Control Plane vs. Data Plane

The SD-WAN architecture separates concerns into distinct planes. Understanding what belongs where is the first step in any troubleshooting workflow.

PlaneProtocol / MechanismRuns OverPurpose
ControlOMP (Overlay Management Protocol)Authenticated TLS/DTLS connectionsAdvertises routes, TLOCs, encryption keys, and policies
DataIPsec tunnelsPublic or private transport (Internet, MPLS)Carries user traffic between WAN Edge routers
ManagementNETCONF / HTTPSVPN 512Configuration push, monitoring, telemetry

Overlay Management Protocol (OMP) is the control plane protocol of the SD-WAN fabric. It runs inside authenticated TLS or DTLS connections between WAN Edge routers and controllers. OMP advertises three categories of information:

  • Reachability -- IP subnets and TLOCs
  • Security -- Encryption keys
  • Policy -- Control policies, data policies, and application-aware routing policies

Important: WAN Edge routers need not connect to all controllers. As long as at least one controller peering is active, the edge can receive routing and policy updates.

Transport Locators (TLOCs)

A Transport Locator (TLOC) uniquely identifies a WAN transport connection on a WAN Edge router. Each TLOC is defined by three attributes:

AttributeDescription
System IPThe router's system IP address (loopback identity)
ColorThe transport type label (e.g., mpls, biz-internet, lte)
EncapsulationThe tunnel encapsulation type (IPsec or GRE)

WAN Edge routers advertise their local TLOCs to controllers via OMP. The controllers then re-advertise those TLOCs to all other WAN Edge routers (by default). This TLOC exchange is what builds the full-mesh IPsec fabric -- every edge learns every other edge's transport endpoints and can form direct tunnels. Control policies on the controller can influence which TLOCs are advertised to which edges, allowing you to build hub-and-spoke or partial-mesh topologies instead.
______________________________
__Required work__
1. In the SD-WAN text, what three attributes define each TLOC?
2. Summarize the SD-WAN text in two sentences.
3. Carry the SD-WAN text forward from its final sentence.
The rows that come next have no connection to the SD-WAN text.

__Dataset excerpts__
______________________________
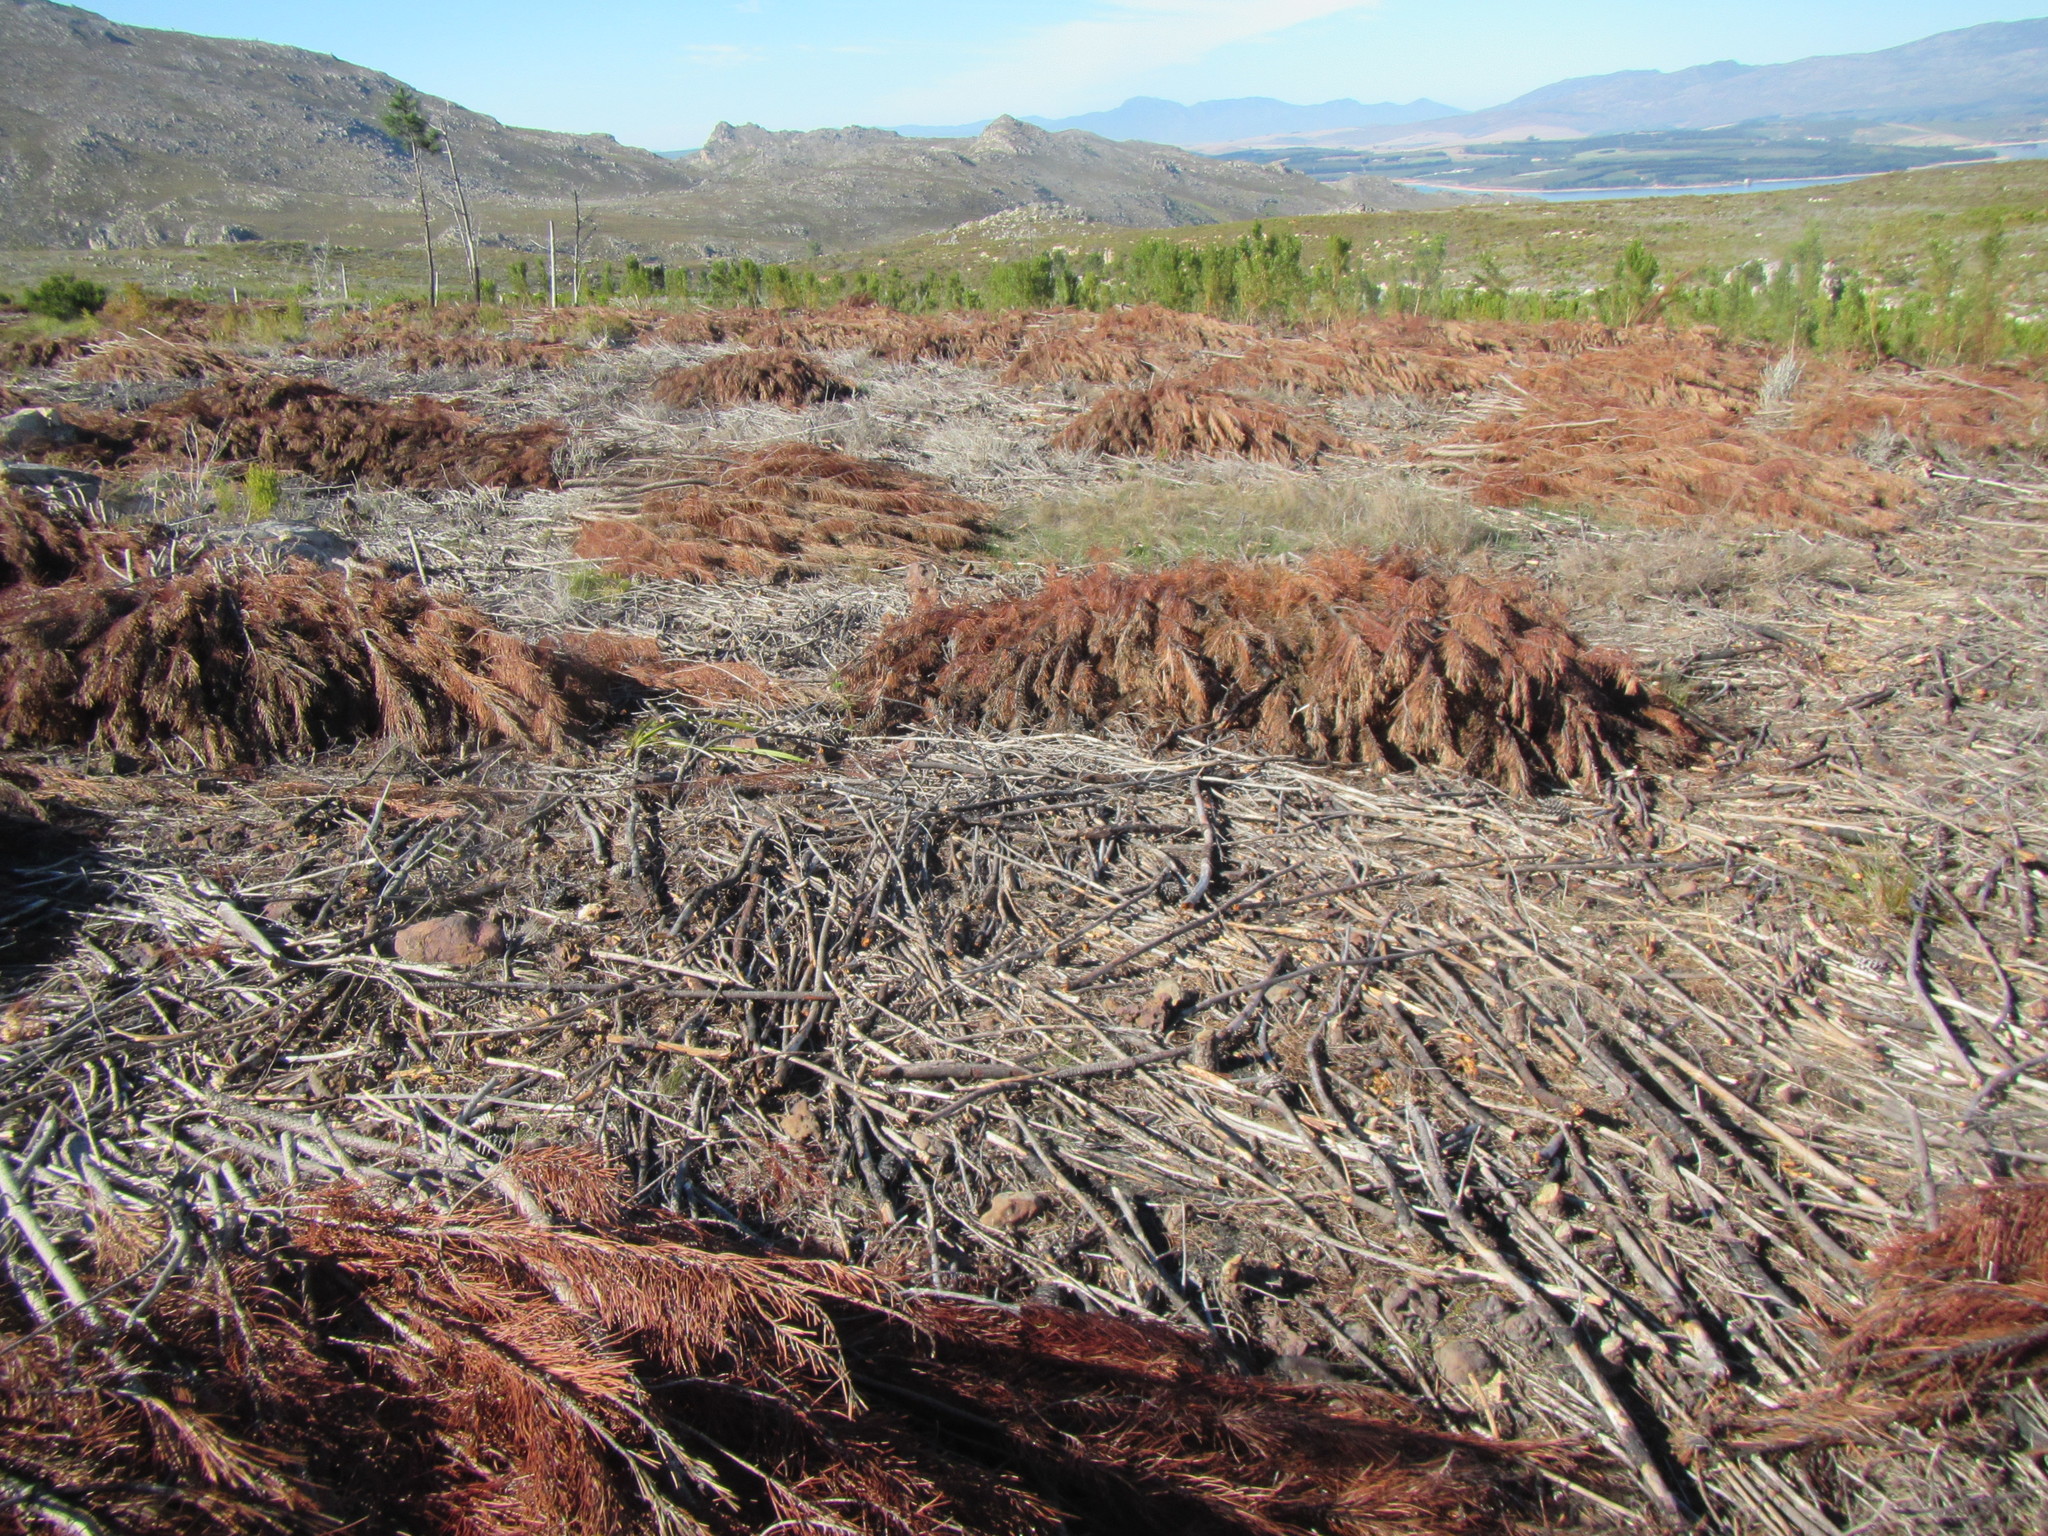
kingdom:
______________________________
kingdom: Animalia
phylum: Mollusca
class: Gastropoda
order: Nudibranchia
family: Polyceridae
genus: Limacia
______________________________
__Responses__
1. System IP, color, and encapsulation.

2. In SD-WAN, OMP is the control plane protocol, running over authenticated TLS or DTLS connections to advertise reachability, encryption keys, and policies, while IPsec tunnels carry user traffic. WAN Edge routers advertise their TLOCs, each identified by system IP, color, and encapsulation, to controllers, which by default re-advertise them to all other edges to build a full-mesh IPsec fabric that control policies can reshape into hub-and-spoke or partial-mesh topologies.

3.
VPN Segmentation

SD-WAN uses VPNs (VRFs) to isolate traffic domains. Each VPN maintains its own forwarding table, and reachability within a VPN is advertised by OMP.

VPNPurpose
VPN 0Reserved for WAN uplinks (transport side)
VPN 512Reserved for management interfaces
VPN nUser-defined LAN segments (service side)

VPNs are isolated from each other. This segmentation means that a routing or forwarding problem in one VPN does not automatically affect another -- always verify which VPN the affected traffic belongs to before diving deeper.

How It Works

Control Plane: OMP and Policy Distribution

Consider a topology with two WAN Edge routers and a controller:

  • WAN Edge 1: System IP 10.255.255.11, Site ID 10, transports on VPN1-A and VPN2-B
  • WAN Edge 2: System IP 10.255.255.21, Site ID 20, transports on VPN1-C and VPN2-D

Each edge establishes a DTLS/TLS tunnel to the controller and begins exchanging OMP updates. The OMP update carries subnets, TLOCs, and policies. The controller reflects these updates to other edges (subject to control policies), and IPsec tunnels are built between the edges using learned TLOC information. BFD runs inside these IPsec tunnels to detect path failures.

When a centralized control policy is applied on the controller, it filters or modifies OMP updates before they are sent to the WAN Edge routers. Troubleshooting a policy problem therefore starts at the controller.

Data Plane: Security Mechanisms

Once the IPsec data plane tunnels are established, three mechanisms protect traffic in transit:

Pairwise Key Encryption -- Each WAN Edge creates a separate session key for each transport and for each peer. These session keys are advertised through controllers using OMP. When Edge-A sends traffic to Edge-B, it uses session key "AB." Edge-B uses key "BA" to send traffic back. This pairwise model ensures that even if one key is compromised, only a single peer-to-peer relationship is affected.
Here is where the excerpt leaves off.